You see, I was left-handed, and no one expected me to write with any elegance to my letters. The very fact that we read left to right makes writing awkward for lefties, and letters in cursive script especially are easier to form when your pen hand isn’t in the way.

But, having conquered a speech defect in Grade One, by the time I was introduced to handwriting in Grade Two, I was determined to defy expectations again. By an effort of will that, looking back, I now find hard to credit in a seven-year-old, I focused on the forms of the cursive letters, drawing them repeatedly over and over at home in my own time until I could draw them perfectly.

Or so I thought. I wonder now if I won handwriting certificates as much because I did better than lefties were supposed to do, rather than because my handwriting was objectively among the best in my classes. Unfortunately, I don’t have a sample of early handwriting to confirm or deny my suspicions.

No matter. What is important isn’t whether I really deserved the certificates, but that I became interested in the shape of letters for their own sake. I remember doing class presentations on the Greek, Phoenecian, and Norse alphabets. And, well into my teens, copying out the final version of my essay (this was before personal computers) became a ritual all its own. I remember labouring over the letter forms, not much concerned with what I said, but determined to produce a beautiful page. In Grade Ten, I even did a calligraphed creative writing project that I did and redid many times, and only completed because of the deadline – and I laboured at least as much over the page borders as I did the story contents.

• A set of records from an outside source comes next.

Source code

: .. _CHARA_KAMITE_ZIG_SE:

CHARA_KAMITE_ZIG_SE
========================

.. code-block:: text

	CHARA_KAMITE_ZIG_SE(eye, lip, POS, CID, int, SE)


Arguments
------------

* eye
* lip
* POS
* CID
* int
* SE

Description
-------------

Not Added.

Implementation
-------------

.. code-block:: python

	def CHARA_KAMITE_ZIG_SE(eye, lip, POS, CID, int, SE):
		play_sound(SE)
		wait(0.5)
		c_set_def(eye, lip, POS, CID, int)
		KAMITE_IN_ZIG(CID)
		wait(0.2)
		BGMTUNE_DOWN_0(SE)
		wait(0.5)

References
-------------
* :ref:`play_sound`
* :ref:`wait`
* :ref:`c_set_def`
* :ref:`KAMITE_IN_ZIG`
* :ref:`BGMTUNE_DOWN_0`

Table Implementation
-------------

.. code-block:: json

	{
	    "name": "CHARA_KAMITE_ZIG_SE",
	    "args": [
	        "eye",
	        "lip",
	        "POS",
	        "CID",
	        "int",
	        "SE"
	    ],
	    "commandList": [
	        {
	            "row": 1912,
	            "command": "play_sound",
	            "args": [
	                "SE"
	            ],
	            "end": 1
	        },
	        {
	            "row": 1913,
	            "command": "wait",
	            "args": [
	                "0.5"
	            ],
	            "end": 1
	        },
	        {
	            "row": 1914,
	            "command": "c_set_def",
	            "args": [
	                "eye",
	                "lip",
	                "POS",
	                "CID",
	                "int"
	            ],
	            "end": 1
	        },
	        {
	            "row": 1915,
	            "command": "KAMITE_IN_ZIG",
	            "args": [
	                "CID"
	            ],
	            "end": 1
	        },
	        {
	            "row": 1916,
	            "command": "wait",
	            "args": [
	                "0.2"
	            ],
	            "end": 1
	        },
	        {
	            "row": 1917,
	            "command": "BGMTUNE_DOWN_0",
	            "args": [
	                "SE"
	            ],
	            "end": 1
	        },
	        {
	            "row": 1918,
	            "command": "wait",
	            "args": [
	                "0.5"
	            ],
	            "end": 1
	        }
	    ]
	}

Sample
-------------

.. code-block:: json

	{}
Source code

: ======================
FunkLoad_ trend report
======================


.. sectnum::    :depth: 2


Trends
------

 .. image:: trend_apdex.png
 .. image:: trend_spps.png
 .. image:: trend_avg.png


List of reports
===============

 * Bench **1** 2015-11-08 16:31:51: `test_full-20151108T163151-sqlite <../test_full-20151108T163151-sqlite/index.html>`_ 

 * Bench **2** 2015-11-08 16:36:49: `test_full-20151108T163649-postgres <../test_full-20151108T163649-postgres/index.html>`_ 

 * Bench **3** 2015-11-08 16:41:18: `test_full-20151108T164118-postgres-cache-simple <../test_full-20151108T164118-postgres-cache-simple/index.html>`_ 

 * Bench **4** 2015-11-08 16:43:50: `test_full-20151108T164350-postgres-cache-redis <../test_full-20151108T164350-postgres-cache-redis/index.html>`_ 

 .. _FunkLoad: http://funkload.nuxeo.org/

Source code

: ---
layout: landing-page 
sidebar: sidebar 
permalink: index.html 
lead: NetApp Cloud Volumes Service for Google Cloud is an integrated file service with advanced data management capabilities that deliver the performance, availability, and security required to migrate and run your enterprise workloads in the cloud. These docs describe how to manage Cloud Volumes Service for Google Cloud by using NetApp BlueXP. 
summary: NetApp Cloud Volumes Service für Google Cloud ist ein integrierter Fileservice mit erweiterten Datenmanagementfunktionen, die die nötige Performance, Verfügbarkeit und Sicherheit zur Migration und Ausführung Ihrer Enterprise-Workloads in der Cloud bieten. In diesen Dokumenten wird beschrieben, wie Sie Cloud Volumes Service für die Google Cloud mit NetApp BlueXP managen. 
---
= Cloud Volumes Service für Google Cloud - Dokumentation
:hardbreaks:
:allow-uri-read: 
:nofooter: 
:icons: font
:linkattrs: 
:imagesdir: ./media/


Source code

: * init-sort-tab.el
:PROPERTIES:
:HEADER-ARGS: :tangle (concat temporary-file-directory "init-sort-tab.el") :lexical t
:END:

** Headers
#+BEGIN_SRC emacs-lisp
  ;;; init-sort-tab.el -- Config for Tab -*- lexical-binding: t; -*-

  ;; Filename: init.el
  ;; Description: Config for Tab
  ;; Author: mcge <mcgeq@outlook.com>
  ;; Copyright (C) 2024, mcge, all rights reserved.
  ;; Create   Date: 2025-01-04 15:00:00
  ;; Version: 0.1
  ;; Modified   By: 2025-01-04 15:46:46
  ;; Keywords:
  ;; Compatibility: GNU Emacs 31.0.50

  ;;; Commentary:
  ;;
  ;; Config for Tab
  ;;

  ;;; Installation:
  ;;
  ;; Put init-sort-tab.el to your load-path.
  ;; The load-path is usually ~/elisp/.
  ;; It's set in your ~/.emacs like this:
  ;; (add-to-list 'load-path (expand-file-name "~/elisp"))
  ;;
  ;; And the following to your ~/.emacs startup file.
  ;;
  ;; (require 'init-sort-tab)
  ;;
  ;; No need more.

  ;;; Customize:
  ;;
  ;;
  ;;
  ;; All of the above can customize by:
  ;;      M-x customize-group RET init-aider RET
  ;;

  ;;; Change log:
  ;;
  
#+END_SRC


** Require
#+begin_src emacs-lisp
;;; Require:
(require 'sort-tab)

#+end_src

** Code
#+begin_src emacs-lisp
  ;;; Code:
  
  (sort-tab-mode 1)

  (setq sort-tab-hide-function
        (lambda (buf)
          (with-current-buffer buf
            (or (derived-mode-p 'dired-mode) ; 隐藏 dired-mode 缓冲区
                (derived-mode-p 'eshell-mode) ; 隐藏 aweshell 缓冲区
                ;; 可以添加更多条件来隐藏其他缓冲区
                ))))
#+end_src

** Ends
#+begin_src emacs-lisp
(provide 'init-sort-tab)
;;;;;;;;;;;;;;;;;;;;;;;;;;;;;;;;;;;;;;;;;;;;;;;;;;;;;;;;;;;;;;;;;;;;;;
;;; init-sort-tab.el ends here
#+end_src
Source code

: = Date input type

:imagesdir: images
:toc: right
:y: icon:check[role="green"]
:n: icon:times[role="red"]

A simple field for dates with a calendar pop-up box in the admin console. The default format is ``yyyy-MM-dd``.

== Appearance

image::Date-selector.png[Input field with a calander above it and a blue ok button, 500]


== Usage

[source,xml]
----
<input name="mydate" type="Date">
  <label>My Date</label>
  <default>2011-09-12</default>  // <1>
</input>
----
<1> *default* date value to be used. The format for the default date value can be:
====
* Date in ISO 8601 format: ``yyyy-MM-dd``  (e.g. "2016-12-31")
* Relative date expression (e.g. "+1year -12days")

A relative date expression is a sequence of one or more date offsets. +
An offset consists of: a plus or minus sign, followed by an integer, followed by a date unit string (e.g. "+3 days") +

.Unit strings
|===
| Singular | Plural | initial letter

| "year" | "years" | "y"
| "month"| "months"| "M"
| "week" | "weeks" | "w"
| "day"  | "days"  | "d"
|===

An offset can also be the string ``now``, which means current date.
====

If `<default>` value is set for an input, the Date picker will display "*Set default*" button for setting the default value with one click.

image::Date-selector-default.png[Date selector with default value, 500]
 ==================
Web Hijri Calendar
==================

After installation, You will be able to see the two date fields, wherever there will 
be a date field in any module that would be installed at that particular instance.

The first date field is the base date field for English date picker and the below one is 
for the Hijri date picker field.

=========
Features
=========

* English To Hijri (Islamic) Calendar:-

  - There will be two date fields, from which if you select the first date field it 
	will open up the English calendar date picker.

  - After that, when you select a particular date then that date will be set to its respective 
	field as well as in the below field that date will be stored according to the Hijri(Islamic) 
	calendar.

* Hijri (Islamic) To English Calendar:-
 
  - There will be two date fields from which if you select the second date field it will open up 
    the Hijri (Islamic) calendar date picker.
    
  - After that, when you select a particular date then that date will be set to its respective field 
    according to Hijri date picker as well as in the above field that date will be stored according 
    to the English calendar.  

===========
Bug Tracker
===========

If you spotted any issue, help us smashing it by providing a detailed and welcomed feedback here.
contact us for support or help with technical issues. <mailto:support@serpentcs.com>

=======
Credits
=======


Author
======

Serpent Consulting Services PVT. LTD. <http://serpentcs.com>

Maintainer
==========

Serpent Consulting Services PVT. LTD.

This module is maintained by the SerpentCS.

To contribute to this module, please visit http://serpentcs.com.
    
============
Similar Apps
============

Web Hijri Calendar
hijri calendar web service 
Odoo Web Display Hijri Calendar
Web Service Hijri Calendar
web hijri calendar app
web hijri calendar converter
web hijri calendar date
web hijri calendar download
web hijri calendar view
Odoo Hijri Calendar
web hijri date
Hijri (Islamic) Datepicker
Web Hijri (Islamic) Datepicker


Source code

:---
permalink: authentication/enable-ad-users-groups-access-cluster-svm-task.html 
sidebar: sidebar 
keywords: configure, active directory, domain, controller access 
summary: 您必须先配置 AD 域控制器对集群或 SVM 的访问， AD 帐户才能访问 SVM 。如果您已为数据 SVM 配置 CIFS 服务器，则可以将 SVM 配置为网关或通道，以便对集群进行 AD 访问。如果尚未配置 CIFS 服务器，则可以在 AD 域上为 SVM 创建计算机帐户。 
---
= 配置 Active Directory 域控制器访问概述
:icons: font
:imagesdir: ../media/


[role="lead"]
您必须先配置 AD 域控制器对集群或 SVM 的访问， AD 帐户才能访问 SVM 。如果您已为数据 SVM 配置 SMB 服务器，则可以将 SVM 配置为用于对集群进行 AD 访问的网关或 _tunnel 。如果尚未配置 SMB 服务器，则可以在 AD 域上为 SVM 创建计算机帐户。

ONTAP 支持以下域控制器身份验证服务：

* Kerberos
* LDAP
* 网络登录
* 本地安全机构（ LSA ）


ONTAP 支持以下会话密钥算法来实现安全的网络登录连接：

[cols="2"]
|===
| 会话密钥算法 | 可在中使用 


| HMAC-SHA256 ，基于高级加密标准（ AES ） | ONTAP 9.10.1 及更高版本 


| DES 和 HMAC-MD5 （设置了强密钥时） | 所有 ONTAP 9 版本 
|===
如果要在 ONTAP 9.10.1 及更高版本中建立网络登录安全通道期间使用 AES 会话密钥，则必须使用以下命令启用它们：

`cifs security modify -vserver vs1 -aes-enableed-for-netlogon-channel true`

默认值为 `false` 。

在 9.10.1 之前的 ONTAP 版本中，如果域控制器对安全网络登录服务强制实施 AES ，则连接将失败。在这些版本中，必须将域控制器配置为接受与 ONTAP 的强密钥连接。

Those interests went unexpressed as I went through university and became an instructor then a technical writer. Even when I was a member of the Society for Creative Anachronism, I never did much of anything with calligraphy. Yet, like a root buried deep underground, the interest remained, waiting for the right conditions to send up tendrils and be reborn.
Odd, that I never saw the connection from now. The continuity and persistence confounds me – yet, in seeing them, I now know a little bit more about myself.